It looks like Tooele County residents won’t get to vote on repealing a rezone of property in Stansbury Park that paves the way for a high-density development.
Tooele County Clerk/Auditor Marilyn Gillette informed referendum sponsors Wednesday that she was unable to certify the referendum on the rezone in Stansbury Park because too many signatures were not verified by the signature gatherer in the manner prescribed by state law.
“Concerned citizens put so much work into this petition gathering,” wrote Gillette to the petition sponsors. “It is with heavy heart that I am unable to certify the petition, however. When I was sworn into office I took an oath to support, obey, and defend the law and discharge the duties of my office with fidelity.”
Referendum sponsors hoped to give voters the opportunity to over turn the Tooele County Commission’s decision to rezone 5.38 acres of property on the southwest corner of Clubhouse Drive and Country Club Drive from commercial shopping and single-family residential to R-M-15. The change allows for high-density development of up to 15 housing units per acre.
State law requires the person who gathers signatures on a referendum packet to sign a verification statement that states that each person whose signature appears in the packet “signed his name in my presence.”
Initially, Gillette found that the referendum sponsors were successful in gathering a total of 2,799 signatures from registered voters, with 2,749 valid signatures required for certification.
Gillette then checked the verification statements for each packet and had to eliminate one packet that had no signature on the verification statement. That left the referendum with 2,755 valid signatures, still enough for the referendum to be certified and placed on the November ballot.
But Gillette was contacted by Derald Anderson, the applicant for the rezone that is the subject of the referendum. Anderson claimed to have proof that not all of the signature verifiers had personally witnessed the signatures in the petition packets that they verified as required by state code.
Gillette informed Tooele County Attorney Scott Broadhead of Anderson’s allegations. Broadhead brought in Tooele County Sheriff Paul Wimmer to conduct an investigation because, according to state code, it is a class A misdemeanor for a person to sign a verification statement on a packet if they did not witness the signatures contained in that packet.
State code also states that the county clerk cannot certify a signature in a referendum packet if the signature was not witnessed and verified as specified in state code.
“The investigation showed there were more problems than just the verfiers signing for signatures they had not witnessed,” wrote Gillette. “Signers of the petition stated that they had signed individual pages of the petition with persons other than the verifier.”
In a legal opinion prepared for Gillette by Broadhead, after the sheriff’s investigation, Broadhead stated that deputies contacted people whose name appeared on the referendum packets that they knew, either personally or professionally.
In one case an employee at the Tooele County Detention Center was interviewed. The employee stated that he was given a signature page, which he took to work where it was signed by nine jail employees. The employee returned the signature page to the person who gave it to him.
The signature page that bears the signature of the nine jail employees appears in a packet that was verified not by the person who gathered and witnessed the signatures, but by one of the petition sponsors.
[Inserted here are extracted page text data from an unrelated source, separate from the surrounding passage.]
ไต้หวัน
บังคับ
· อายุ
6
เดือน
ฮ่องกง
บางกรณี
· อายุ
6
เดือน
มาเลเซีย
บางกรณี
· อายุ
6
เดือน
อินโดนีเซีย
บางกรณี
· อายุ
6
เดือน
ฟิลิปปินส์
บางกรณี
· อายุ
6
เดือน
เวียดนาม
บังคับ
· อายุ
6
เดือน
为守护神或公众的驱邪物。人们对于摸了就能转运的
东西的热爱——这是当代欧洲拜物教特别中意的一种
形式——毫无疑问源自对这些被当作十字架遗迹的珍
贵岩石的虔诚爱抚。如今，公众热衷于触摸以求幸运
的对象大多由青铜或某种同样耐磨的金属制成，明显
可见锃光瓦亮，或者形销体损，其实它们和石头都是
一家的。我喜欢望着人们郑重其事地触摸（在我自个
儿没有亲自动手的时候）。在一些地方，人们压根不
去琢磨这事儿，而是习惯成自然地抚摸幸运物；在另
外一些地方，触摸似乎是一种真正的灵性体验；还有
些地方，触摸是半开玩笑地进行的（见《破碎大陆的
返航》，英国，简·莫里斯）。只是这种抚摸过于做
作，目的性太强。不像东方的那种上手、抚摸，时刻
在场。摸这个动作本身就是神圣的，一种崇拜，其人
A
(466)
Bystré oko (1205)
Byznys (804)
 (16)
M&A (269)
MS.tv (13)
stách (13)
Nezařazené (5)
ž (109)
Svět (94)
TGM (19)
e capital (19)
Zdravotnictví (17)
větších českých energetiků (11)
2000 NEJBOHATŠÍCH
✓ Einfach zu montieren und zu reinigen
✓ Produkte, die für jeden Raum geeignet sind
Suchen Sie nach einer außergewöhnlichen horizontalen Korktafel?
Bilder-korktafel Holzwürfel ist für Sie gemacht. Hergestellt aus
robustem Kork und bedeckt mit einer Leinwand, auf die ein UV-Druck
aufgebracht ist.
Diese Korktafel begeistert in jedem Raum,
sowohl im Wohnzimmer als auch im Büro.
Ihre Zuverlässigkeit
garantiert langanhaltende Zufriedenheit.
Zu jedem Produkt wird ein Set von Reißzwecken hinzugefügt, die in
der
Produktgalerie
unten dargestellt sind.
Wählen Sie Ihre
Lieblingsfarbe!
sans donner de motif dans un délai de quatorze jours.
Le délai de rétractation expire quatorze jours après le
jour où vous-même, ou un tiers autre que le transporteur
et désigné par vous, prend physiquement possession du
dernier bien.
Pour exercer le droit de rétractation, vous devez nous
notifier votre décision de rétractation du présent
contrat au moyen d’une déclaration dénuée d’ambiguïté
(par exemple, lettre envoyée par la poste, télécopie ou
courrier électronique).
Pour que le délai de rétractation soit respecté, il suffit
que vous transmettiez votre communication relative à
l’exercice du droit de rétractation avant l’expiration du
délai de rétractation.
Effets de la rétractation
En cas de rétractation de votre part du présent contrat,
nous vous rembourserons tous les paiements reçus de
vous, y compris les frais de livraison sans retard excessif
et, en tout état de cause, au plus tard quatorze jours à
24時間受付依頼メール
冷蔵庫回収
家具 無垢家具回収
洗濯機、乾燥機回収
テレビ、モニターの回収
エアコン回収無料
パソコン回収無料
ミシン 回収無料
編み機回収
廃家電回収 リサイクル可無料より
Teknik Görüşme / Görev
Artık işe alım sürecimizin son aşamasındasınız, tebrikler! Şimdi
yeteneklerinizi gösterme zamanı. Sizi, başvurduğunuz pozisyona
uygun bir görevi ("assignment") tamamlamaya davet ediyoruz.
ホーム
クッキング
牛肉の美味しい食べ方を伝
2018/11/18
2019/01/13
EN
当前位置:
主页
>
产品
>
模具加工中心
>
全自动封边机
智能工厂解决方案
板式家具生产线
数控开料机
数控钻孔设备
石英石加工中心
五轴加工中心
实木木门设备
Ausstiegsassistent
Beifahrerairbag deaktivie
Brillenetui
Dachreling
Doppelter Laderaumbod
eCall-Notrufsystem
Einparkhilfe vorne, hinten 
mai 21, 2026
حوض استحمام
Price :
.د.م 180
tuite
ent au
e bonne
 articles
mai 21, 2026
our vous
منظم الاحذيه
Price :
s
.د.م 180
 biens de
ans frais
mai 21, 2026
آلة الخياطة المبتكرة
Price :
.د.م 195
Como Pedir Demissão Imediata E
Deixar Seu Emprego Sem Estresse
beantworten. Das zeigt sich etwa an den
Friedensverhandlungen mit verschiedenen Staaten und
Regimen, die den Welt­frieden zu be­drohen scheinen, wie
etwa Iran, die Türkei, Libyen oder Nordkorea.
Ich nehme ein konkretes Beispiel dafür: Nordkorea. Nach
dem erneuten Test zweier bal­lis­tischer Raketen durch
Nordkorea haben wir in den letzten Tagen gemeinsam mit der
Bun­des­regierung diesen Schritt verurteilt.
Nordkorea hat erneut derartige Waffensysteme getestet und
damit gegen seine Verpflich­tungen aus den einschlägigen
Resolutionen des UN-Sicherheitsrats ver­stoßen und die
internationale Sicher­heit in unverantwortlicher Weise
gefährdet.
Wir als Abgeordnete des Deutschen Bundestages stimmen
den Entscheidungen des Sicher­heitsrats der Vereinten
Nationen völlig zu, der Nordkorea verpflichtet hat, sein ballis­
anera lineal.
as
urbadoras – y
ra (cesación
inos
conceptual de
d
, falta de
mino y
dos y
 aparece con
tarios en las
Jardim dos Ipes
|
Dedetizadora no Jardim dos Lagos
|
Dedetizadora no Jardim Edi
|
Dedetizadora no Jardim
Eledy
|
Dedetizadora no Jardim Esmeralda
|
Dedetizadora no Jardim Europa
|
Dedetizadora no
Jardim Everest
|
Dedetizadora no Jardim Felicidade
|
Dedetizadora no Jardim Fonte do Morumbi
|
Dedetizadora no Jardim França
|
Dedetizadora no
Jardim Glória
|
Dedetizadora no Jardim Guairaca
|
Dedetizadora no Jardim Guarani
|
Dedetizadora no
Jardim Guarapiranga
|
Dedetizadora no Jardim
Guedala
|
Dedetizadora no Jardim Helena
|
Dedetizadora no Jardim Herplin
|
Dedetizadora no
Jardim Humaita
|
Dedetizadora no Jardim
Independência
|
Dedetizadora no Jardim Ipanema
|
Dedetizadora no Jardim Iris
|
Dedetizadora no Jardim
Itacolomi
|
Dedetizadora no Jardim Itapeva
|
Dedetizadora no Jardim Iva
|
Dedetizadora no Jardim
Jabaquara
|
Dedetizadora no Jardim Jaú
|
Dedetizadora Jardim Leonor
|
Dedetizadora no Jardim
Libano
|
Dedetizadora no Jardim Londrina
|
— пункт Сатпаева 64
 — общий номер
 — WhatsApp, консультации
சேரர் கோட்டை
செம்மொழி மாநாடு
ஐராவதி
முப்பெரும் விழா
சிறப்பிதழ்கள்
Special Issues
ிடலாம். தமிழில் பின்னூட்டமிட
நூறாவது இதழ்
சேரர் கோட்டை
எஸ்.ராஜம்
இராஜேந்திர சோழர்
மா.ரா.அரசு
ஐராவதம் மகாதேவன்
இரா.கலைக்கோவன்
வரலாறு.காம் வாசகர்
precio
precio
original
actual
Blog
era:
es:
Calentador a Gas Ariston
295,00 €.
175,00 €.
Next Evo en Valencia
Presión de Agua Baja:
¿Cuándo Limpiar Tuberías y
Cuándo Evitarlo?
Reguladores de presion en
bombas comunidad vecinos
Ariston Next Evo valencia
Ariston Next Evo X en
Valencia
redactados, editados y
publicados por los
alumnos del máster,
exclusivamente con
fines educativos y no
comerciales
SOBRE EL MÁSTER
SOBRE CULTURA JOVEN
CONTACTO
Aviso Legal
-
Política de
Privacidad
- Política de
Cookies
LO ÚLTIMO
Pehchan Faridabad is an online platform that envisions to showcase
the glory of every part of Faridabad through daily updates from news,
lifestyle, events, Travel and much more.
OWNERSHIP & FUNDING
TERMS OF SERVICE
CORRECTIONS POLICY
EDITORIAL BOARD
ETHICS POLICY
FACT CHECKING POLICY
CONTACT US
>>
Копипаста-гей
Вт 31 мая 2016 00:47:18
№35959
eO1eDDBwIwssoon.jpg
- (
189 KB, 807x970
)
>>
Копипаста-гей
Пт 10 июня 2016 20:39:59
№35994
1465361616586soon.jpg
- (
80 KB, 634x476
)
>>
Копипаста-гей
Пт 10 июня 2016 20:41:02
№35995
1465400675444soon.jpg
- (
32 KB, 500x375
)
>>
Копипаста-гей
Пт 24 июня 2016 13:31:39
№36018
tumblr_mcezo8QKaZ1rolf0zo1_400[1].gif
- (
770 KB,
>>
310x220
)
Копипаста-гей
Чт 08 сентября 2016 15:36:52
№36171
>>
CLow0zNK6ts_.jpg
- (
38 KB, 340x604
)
In another incident, investigators talked to an individual who took a referendum packet to their gym and obtained five signatures, but the person who witnessed the signatures did not sign the verification statement for those signatures.
A Utah Highway Patrol trooper told deputies that he signed a referendum packet while standing outside a fireworks stand. The person who verified his signature was not present when he signed the packet, according to the trooper.
“With a limited investigation due to time constraints, the investigators determined that no fewer than 20 signatures, and possibly as many as 27 signatures, were not properly witnessed and verified,” wrote Broadhead in his opinion.
In his opinion, Broadhead stated that the improper verification of referendum signatures “was a pattern of behavior and it is likely that further investigation would uncover many more signatures that were improperly witnessed.”
Enough improperly verified signatures were found during the investigation to declare the referendum signatures to be insufficient, according to Broadhead.
“As county officers and members of the executive branch of government, it is our duty to apply the law as it is written,” wrote Broadhead. “The judicial branch of government has the authority to review the statutes and determine whether the verification of signatures is a necessary element of the referendum process.”
If a county clerk determines the number of signatures for a referendum to be insufficient, any one of the referendum sponsors may demand a recount of the signatures to be completed in the presence of a sponsor, according to state law.
State law also allows any voter may apply to the state Supreme Court to compel a county clerk to accept and file a referendum that has been refused by the clerk.
Erin Giles, a referendum petition sponsor, declined to comment on the referendum’s status, pending a consultation with her attorney.